Где-то близко негромко всхрапывали верблюды, и сквозь прозрачную плоть ночи до него донеслись музыка и запах человеческих тел, чреватые памятью о давних празднествах, куда он ходил мальчиком, вместе с родителями. В красной своей феске, в неброской рабочей одежде, он мог быть уверен — толпа не признает в нем чужака. И еще, хоть Ситна Мариам был праздник в честь христианской, коптской святой, на него ходили все, и мусульмане тоже, ибо Александрия как-никак есть часть Египта: все цвета в одном.
Эфемерный мир палаток, балаганчиков, передвижных борделей и ларьков — целый город — раскинулся во тьме окрест, ярко освещенный совместными усилиями масляных горелок и парафиновых жаровен и примусов, свечей — и ослепительных гирлянд разноцветных электрических лампочек. Без особого усилия, легко он окунулся в мешанину человеческих тел, и в ноздри ему плавно ударила волна тяжелых ароматов — сластей и мяса с пряностями, увядшего жасмина и пота; а в уши — слитный гул голосов, привычный фон для звуков, которые всякий раз щедро разбрасывает праздничное шествие, вяло текущее сквозь город, застывающее подолгу у каждой церкви, чтобы хватило времени прочитать положенные тексты; и лишь постепенно, словно бы и нехотя, приближается оно к конечной цели.
Разнородные, разномастные ярмарочные чудеса преданно сберегли для него знакомый привкус новизны: медведи-плясуны и акробаты, факиры, выдувающие из запрокинутых к небу ртов шестифутовые языки пламени, оборванные танцоры в пестрых шапочках — все, что восхитило бы чужака, восхищало и его, но только лишь в силу привычки — как неотъемлемая часть собственной жизни.
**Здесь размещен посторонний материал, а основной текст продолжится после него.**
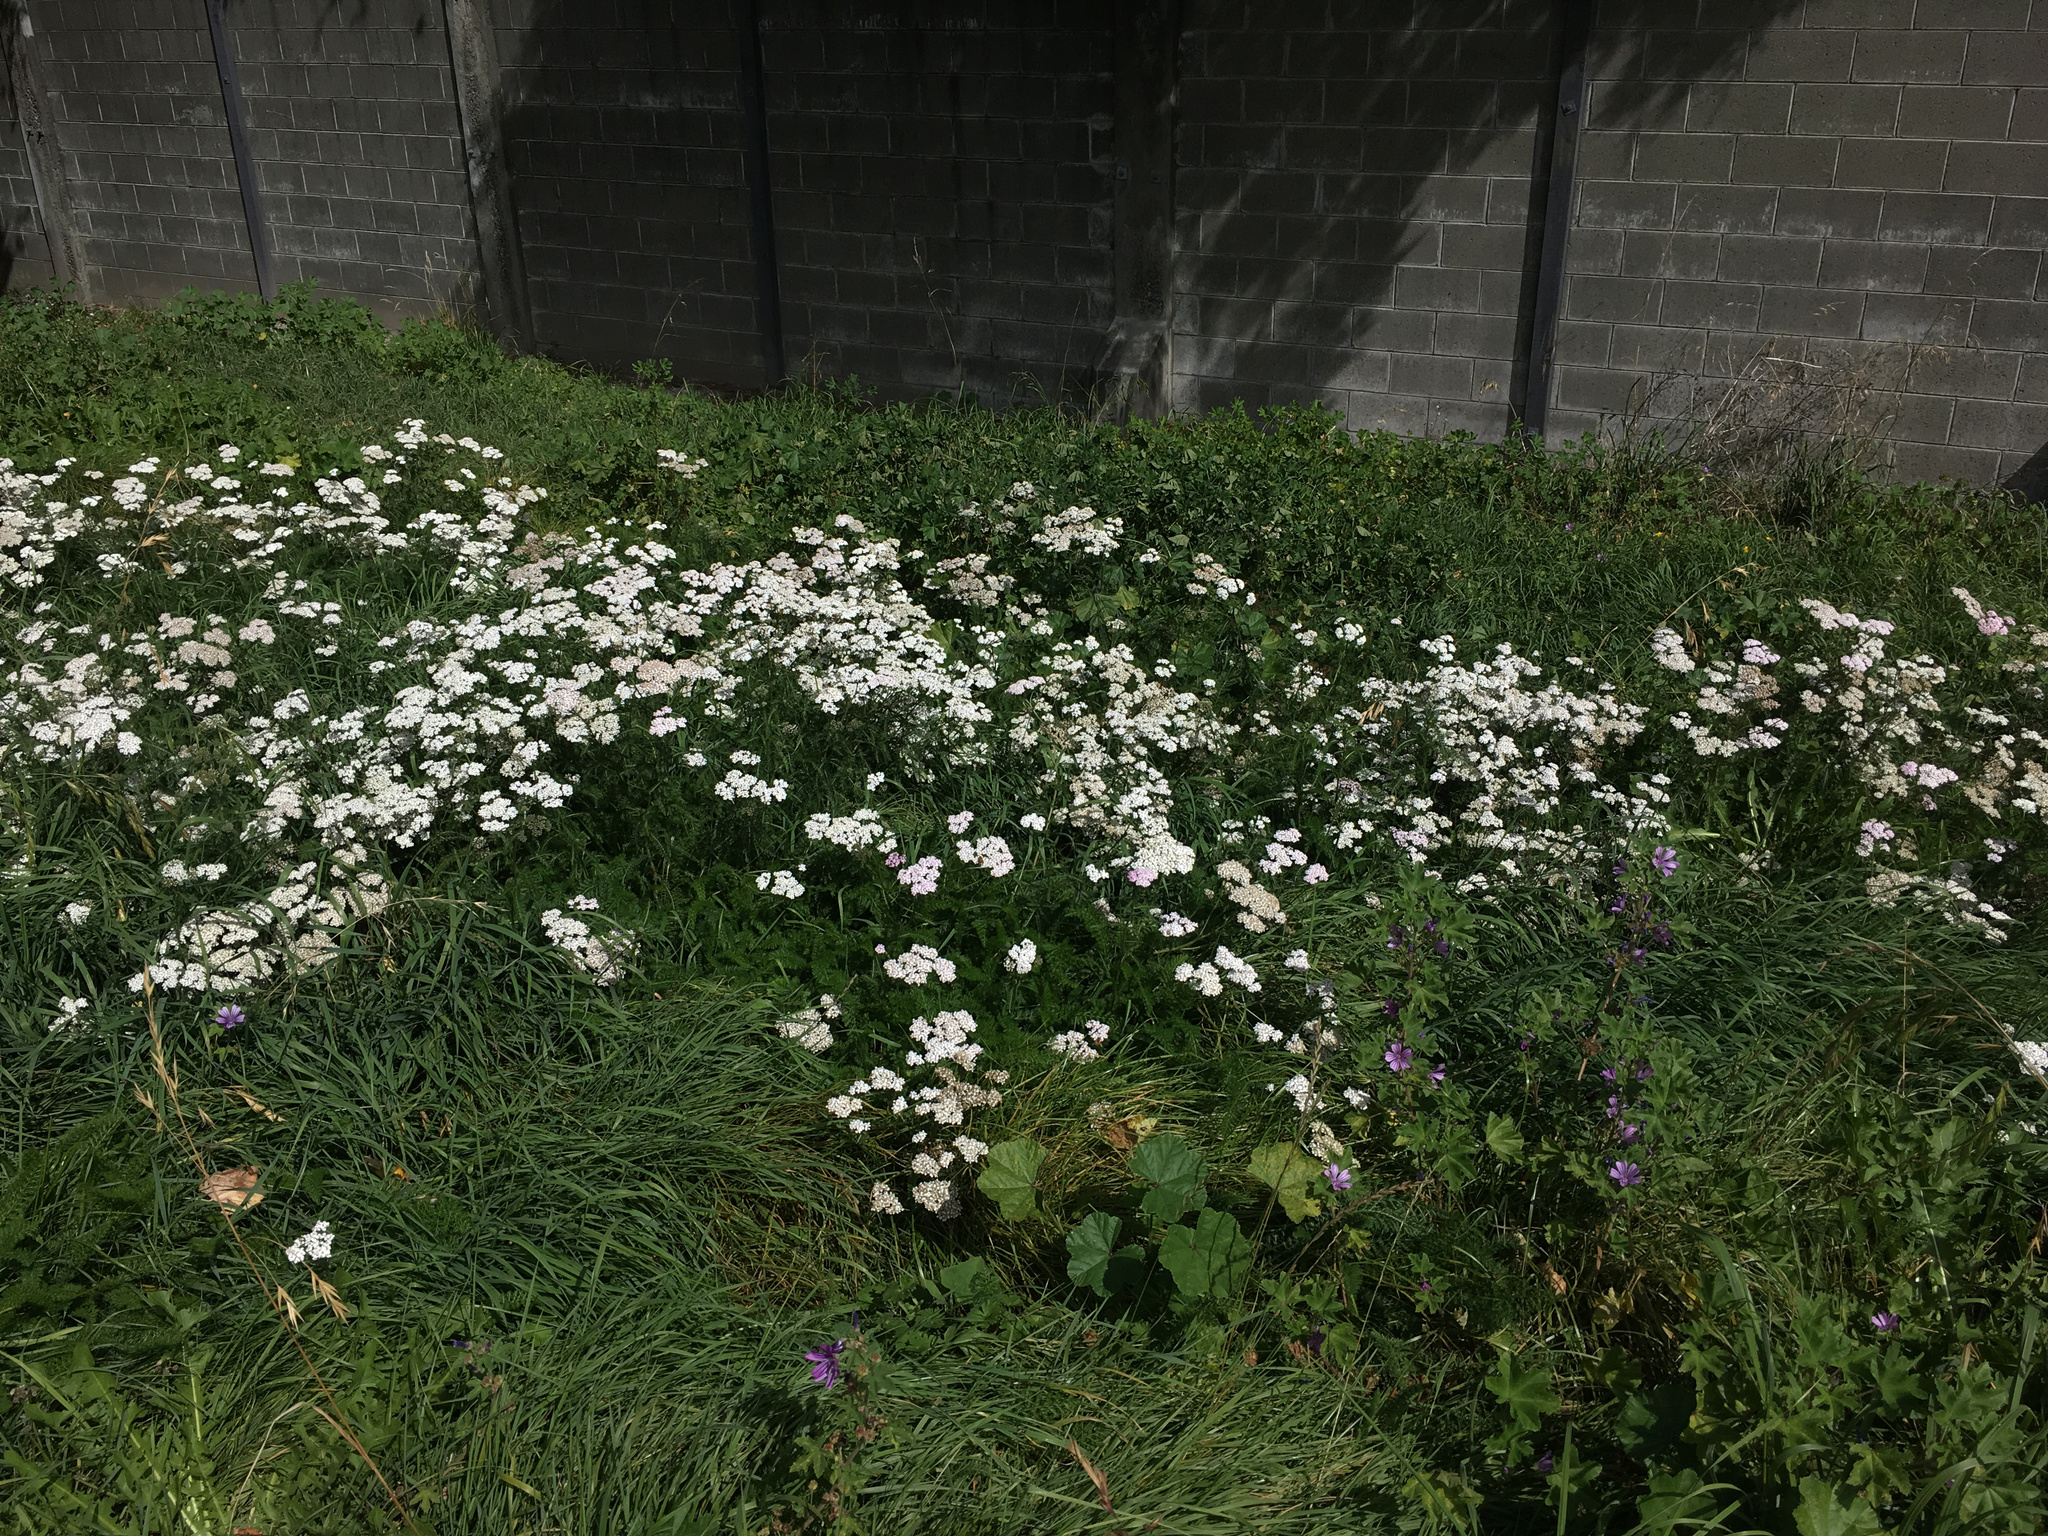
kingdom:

Совсем как маленький мальчик, каким он и был когда-то, он шел сквозь сияние света, то и дело запинаясь, и глаза его смеялись, — чтобы отведать привычных радостей, чтоб насладиться праздником сполна. Уличный фокусник, одетый в костюм из переливчатого серебра, тянул из рукава бесконечную ленту разноцветных платков, а изо рта у него выпрыгнули, один за другим, двадцать живых цыплят, и все это время он пронзительно, по-чаячьи кричал: «Галли-Галли-Галли-Галли Хууп!» Манули, дрессированная обезьяна в бумажной шляпе, отчаянно скакала вкруг палатки, сидя на спине у козла, совсем как человек на лошади. По обе стороны прохода теснились будки, где были выставлены на продажу и на всеобщее обозрение оклеенные блестящей фольгой статуэтки из вареного сахара, иероглифы любовей и страстей главных действующих лиц фольклора Дельты — героев, вроде Абу Зейда или Антара, и влюбленных, как Юнис и Азиза. Он двигался медленно, небрежной, ленивой походкой, то и дело останавливаясь, чтобы послушать уличных сказителей или купить на счастье талисман у знаменитого слепого проповедника по имени Хуссейн, который высился в неверном свете блуждающих огней, подобный дубу, и повторял девяносто девять святых имен.
Из тьмы по краям круга света слышны были сухие резкие щелчки — там фехтовали на палках, — и тут же гасли в хриплом гуле приближающейся процессии, во попытках диковатой музыки — литавры и тамбурины, как ружейные залпы, — и низкого грудного тембра трели флейт, то глохшие, то, наоборот, расцветавшие свежо и пышно под долгий будоражащий рокот больших барабанов. «Идут! Идут!» Накатилась волна приглушенного гомона, и мальчишки зашныряли между лотков, как мыши. Сквозь горловину узкой аллеи, оттесняя тьму, плоско расползающимся кругом жидкого пламени хлынула суетливая мешанина человеческих лиц и тел; впереди кувыркались на бегу акробаты, и, кажется, все карлы Александрии бежали следом, а далее в ритме странного судорожного танца двигалась гротескная кавалькада хоругвей, то кланяясь, то снова выпрямляясь на гребне приливной волны мистического света, раскачиваясь в ритме перистальтики варварской музыки — обгрызенной по краям, как мышами, сплетницами-флейтами, уханьем барабанов и долгой оргиастической дрожью бубнов в руках дервишей, одетых так, словно их нарядили дервишами, — праздник вступил в свои права. «Алл-ах , Алл-ах !» — рвалось из каждой глотки.